Every organism is the same species as its parents and its offspring*. 

Here's another:

Evolution is not reversible.

This one is a statistical law, known as Dollo's Law, and it deals with the negligible probability that an evolutionary pathway can be back-tracked perfectly. Sometimes, this is taken to mean that ancestral traits can't re-emerge, but this view is wrong.

There are other laws, of course, such as Mendel's Laws of Inheritance. The important thing to take away about laws is that they're not prescriptive, but descriptive. They describe observed relationships between quantities. There's a popular trope that, once theories have been proven, they become laws. This is simply untrue, because theories are never proven, and they never become laws. See footnote for a link to more on this, specifically in the context of evolution.

Finally, we come to theory, which is the integrated explanatory framework encompassing all the facts, hypotheses, laws and observations pertaining to a given area of interest.

When we look at the countering case, of course, what we see is an assertion of certainty masquerading as knowledge. In the case of the sceptic, she does need to know, but she prefers ignorance to false certainty.

In summary, the truism at the top of the page should properly read 'the theist needs to be certain, while the sceptic needs to know'.

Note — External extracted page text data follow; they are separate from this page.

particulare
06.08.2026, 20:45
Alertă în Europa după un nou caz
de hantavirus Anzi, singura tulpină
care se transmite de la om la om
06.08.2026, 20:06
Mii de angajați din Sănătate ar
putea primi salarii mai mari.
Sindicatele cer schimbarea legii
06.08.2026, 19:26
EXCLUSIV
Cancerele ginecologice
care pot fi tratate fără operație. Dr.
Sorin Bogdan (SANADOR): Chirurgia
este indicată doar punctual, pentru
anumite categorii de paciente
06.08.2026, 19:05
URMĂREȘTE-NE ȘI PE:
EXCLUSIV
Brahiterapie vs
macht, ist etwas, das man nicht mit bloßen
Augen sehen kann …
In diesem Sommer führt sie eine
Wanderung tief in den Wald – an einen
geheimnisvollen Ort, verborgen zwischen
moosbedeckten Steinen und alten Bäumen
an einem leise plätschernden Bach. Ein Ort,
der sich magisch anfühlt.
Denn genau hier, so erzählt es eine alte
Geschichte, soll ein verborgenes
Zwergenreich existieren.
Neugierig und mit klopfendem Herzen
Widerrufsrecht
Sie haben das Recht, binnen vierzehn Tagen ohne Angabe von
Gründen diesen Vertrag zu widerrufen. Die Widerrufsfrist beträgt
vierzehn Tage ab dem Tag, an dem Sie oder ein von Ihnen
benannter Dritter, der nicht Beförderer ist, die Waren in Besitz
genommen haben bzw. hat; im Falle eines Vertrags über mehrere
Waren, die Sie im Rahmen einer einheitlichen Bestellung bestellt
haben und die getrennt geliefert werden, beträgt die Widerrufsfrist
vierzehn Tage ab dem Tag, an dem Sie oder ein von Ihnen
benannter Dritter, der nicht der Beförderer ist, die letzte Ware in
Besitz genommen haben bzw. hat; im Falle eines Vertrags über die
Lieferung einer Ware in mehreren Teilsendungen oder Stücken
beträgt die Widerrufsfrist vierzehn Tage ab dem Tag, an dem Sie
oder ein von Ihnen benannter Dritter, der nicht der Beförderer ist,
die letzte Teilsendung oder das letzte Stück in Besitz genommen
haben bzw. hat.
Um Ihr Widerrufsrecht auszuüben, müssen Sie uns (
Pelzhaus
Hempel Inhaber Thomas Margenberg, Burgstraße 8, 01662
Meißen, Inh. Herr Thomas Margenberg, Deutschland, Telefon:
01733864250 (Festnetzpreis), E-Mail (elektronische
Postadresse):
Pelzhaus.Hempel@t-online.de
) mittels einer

*In Has Evolution Been Proven? we looked at the various concepts of species and why we use the biological species concept, and also the importance of a temporal component to any species concept. Here, I want to introduce two terms into the discussion to deal with two types of speciation. I would hope that these don't require explanation, but then we come across the common question from creationist apologetics 'if we evolved from apes, why are there still apes', which really exposes the depths to which ignorance of evolutionary theory sinks, and it's depressing to me that there are still people around who genuinely think this question is problematic for evolution.

So, the first of these types of speciation (there are others, but we don't need them for our purposes here) occurs when populations diverge genetically, or split into separate populations. This is known as sympatric speciation.

Under other circumstances, populations will diverge from their ancestral populations due to the accumulation of differences over time. This is known as allopatric speciation.

The question, as posed, assumes that all speciation is allopatric, which is the only reason to think that any group of organisms from which we evolved would necessarily be extinct. This is, of course, not a postulate of evolutionary theory.